Chaque année, près de 4 000 km³ d’eau sont prélevés à l’échelle mondiale, dont plus de 70 % pour l’agriculture. Plus de 2 milliards de personnes n’ont pas accès à l’eau potable. En montagne, la fonte rapide des glaciers invite à repenser d’urgence nos modèles économiques et nos habitudes : dans les Pyrénées, les 17 glaciers restants auront disparu d’ici 10 ans.

En France, les tensions s’accentuent sous l’effet du changement climatique, avec une multiplication des épisodes de sécheresse et d’inondation, mais aussi en raison de pressions diffuses : pollutions persistantes, artificialisation des milieux et fragilité des infrastructures.

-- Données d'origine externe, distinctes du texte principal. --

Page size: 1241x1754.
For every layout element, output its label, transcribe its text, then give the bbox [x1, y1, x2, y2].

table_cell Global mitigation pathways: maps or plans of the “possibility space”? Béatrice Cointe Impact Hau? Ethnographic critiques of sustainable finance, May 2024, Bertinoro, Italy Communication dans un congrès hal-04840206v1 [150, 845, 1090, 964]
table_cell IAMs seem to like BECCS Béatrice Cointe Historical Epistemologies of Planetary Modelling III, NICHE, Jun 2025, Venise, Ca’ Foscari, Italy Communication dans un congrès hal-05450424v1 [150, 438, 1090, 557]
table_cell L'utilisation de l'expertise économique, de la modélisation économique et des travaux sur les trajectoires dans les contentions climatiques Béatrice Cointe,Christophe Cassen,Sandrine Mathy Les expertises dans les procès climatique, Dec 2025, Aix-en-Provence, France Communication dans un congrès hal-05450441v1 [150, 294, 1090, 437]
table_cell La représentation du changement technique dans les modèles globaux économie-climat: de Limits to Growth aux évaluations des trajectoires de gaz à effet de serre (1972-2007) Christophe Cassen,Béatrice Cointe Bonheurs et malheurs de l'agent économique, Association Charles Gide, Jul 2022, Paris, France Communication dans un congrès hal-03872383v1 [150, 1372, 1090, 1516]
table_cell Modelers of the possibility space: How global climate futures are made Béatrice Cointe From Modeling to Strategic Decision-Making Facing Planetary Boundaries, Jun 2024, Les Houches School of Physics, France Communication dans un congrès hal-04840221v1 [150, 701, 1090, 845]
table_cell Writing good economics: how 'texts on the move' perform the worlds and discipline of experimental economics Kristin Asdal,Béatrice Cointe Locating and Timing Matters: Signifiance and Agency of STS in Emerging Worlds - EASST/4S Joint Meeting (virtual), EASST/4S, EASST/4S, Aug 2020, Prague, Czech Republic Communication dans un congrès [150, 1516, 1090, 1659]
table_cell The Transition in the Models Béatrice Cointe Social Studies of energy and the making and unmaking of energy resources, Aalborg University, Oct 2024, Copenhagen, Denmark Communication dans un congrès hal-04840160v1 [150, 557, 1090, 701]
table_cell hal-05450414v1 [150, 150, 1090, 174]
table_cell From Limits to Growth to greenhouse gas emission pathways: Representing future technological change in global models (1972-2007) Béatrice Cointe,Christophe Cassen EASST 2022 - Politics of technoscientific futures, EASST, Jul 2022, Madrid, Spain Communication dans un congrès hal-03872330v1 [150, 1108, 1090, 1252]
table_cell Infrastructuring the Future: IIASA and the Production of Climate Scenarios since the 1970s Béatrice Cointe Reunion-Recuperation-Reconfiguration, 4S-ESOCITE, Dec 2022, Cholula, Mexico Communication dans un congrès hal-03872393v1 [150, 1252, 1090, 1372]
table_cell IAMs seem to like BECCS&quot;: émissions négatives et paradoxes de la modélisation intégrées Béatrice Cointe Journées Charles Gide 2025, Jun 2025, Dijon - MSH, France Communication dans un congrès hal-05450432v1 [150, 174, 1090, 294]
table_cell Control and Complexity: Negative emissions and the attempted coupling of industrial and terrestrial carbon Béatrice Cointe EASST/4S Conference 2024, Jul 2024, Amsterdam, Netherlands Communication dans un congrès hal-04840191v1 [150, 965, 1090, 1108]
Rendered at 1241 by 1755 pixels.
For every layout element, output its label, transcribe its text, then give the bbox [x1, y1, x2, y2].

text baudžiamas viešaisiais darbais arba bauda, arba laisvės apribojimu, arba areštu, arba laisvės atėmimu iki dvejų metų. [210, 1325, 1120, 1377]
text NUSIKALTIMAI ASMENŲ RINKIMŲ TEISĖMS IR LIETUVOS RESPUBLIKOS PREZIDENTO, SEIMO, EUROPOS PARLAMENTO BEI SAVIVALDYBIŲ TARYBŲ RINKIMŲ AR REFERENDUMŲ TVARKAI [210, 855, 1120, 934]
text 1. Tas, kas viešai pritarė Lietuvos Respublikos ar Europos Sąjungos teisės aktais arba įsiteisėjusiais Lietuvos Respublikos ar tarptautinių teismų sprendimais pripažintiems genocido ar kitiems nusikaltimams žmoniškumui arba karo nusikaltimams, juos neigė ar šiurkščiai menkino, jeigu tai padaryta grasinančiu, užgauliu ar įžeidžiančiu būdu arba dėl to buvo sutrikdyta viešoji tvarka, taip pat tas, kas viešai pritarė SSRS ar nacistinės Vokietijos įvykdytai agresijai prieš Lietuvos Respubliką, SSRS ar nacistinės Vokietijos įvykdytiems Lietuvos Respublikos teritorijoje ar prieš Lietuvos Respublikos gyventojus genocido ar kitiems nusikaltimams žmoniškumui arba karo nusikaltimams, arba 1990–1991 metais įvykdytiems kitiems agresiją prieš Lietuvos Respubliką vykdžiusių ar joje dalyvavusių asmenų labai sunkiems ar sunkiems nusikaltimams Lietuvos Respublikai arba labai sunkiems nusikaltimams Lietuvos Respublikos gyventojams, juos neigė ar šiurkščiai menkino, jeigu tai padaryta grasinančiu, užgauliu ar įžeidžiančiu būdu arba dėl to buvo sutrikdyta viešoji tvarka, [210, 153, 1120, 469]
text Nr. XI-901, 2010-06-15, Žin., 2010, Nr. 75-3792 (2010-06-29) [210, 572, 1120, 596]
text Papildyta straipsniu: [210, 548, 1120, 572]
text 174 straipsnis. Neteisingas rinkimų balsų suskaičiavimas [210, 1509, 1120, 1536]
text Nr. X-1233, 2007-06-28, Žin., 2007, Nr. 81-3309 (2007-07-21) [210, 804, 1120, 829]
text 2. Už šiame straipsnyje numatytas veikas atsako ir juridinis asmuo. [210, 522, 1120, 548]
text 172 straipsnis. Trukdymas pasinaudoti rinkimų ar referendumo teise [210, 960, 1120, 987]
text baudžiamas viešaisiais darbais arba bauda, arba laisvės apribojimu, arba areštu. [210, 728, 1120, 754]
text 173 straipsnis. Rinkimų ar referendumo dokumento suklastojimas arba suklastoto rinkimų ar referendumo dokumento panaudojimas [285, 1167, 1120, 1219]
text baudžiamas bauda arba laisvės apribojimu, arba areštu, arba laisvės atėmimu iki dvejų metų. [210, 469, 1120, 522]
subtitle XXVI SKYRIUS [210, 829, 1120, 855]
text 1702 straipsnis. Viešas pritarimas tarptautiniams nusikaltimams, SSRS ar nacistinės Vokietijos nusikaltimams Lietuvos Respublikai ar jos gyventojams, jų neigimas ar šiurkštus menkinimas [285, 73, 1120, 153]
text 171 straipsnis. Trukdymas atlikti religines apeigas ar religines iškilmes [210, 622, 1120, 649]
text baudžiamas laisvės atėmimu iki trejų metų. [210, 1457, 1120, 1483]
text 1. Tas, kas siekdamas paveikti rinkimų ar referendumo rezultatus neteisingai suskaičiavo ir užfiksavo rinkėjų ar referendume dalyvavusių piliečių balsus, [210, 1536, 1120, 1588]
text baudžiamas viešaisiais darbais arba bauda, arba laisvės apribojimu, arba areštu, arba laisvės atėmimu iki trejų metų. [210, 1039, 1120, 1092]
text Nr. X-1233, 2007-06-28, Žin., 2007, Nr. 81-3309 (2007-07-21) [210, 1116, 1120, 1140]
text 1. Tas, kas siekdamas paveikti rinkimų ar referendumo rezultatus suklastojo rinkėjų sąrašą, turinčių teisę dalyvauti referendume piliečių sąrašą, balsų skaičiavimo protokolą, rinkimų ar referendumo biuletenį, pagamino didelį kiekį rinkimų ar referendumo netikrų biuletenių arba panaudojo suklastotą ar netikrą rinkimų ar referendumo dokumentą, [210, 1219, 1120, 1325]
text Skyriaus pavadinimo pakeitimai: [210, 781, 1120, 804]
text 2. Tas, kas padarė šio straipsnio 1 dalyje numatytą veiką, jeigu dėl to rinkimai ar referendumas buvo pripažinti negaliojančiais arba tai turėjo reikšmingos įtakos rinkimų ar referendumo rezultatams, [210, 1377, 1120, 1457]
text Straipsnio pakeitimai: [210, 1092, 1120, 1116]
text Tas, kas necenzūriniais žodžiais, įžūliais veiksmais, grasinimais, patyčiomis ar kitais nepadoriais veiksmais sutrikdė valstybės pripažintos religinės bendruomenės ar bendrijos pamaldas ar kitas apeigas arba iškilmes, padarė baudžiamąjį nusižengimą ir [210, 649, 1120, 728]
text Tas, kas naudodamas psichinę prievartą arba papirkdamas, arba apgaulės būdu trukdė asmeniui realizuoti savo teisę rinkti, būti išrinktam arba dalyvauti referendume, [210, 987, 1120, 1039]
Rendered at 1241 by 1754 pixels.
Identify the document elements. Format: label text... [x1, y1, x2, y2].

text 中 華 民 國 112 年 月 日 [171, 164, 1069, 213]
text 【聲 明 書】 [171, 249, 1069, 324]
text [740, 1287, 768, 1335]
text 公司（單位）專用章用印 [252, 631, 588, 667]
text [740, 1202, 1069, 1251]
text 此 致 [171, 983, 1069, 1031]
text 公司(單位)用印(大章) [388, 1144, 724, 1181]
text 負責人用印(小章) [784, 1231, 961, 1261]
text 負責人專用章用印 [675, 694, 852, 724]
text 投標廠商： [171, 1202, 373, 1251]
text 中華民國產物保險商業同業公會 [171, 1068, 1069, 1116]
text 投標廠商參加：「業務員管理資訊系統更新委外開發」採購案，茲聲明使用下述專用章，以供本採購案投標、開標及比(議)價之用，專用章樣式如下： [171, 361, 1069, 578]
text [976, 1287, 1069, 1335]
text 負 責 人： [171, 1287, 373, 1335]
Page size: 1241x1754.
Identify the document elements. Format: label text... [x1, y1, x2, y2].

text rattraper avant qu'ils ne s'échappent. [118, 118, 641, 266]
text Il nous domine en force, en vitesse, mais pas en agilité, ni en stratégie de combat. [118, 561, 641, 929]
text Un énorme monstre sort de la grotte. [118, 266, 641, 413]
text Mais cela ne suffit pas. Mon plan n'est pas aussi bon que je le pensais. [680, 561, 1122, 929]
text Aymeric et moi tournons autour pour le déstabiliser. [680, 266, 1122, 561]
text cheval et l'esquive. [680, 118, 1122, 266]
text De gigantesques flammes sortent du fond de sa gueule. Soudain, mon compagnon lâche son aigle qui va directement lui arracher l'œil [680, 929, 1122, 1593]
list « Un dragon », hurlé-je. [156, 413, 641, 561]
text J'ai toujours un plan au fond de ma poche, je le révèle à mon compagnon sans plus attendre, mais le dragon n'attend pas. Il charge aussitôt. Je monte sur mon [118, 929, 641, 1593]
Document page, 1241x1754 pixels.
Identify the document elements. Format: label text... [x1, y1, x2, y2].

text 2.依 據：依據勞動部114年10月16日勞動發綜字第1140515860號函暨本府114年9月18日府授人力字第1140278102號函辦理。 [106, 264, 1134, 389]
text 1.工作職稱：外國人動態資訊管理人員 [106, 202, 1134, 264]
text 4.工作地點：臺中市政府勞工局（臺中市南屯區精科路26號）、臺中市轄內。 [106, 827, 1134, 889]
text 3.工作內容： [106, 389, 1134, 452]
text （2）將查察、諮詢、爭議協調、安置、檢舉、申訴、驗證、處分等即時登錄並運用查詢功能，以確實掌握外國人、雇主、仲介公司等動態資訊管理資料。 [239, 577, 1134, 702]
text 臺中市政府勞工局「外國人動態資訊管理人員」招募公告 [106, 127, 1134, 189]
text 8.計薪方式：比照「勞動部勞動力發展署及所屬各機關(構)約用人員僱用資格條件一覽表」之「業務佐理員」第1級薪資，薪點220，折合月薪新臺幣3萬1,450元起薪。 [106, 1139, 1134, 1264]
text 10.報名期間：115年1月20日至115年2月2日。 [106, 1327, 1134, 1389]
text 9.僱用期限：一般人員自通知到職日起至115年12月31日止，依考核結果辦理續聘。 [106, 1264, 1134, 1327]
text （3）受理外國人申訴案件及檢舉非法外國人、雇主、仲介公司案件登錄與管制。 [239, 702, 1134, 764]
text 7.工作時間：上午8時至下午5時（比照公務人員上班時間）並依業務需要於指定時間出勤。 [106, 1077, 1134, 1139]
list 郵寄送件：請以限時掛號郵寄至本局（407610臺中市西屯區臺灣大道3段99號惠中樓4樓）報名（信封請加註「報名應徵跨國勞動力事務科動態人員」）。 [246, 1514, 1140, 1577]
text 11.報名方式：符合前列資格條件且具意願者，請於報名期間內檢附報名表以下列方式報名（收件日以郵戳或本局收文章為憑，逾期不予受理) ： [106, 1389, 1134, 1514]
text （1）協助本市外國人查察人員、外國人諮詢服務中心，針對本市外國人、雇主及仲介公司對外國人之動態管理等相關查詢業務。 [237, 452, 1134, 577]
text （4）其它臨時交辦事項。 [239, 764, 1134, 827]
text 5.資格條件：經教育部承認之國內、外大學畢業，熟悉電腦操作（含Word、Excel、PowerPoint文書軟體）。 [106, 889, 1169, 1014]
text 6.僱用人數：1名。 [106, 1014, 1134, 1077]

Pour répondre à ces pressions, un changement de paradigme est nécessaire, explique Lucile Schmid, présidente de La Fabrique écologique : « Autour de l’eau se jouent des questions qui concernent l’ensemble du modèle économique et social de demain : l’égalité des droits, la préservation de la ressource et surtout de la biodiversité, les liens entre le Sud et le Nord, la capacité des institutions et des entreprises à changer enfin leurs fonctionnements. En France comme ailleurs, nous avons besoin d’une véritable démocratie de l’eau ». Ce n’est pas un hasard si les conflits d’usage de l’eau pour l’agriculture s’intensifient, comme l’ont illustré les violents affrontements autour des mégabassines, qui sont encore au cœur de l’actualité avec les lois Duplomb et d’urgence agricole. La consommation de viande, quant à elle, mobilise 28% de l’eau prélevée sur le territoire français. En Outre-mer, le droit à l’eau est loin d’être garanti, et les épidémies liées à l’eau sont nombreuses. A Mayotte, la facture d’eau représente 20% du budget mensuel des ménages, contre 1,89% en France hexagonale, et 29% des Mahorais ne sont pas raccordés à l’eau courante. 

L’Atlas met également en lumière un facteur encore peu visible : l’empreinte hydrique du numérique. Les centres de données mobilisent des volumes d’eau importants pour leur refroidissement, tandis que le développement de l’intelligence artificielle pourrait amplifier fortement cette consommation. À horizon 2027, l’IA mondiale pourrait consommer jusqu’à six fois le volume d’eau annuel du Danemark.

Parallèlement, l’extraction de métaux stratégiques (lithium, cuivre, terres rares), indispensable aux transitions énergétique et numérique, accroît la pression sur les ressources hydriques, souvent dans des régions déjà vulnérables. La contamination par des polluants persistants, comme lesPFAS, constitue également un enjeu croissant pour la qualité de l’eau : en France, des PFAS étaient présents dans 96% des échantillons d’eau potable prélevés dans 30 communes. 

Marc Berthold, Directeur du bureau de Paris de la Fondation Heinrich Böll, affirme : « Il est plus important que jamais de mettre en évidence le lien entre l'eau, la crise climatique et l'activité humaine, ainsi que la manière dont celles-ci perturbent le cycle de l'eau. Il faut trouver un nouvel équilibre afin de protéger la biodiversité, le climat et les communautés humaines, en particulier les plus défavorisées. »

De plus, les impacts économiques de cette crise sont déjà visibles : en Europe, sécheresses et inondations entraînent chaque année plusieurs milliards d’euros de pertes. À travers données, analyses et visualisations accessibles, l’Atlas de l’eau souligne les interdépendances entre eau, climat, énergie, agriculture et activités économiques, et met en évidence le rôle central de cette ressource dans les équilibres environnementaux et sociaux.

L’eau, bien commun et droit humain fondamental, apparaît plus que jamais comme un enjeu structurant pour les années à venir. Des initiatives citoyennes, comme le mouvement des droits de la Nature, et institutionnelles, comme le retour en régie publique et la tarification écosolidaire, apparaissent partout sur le territoire pour protéger l’eau et avec elle, la santé globale. Il nous appartient de nous mobiliser pour les pérenniser.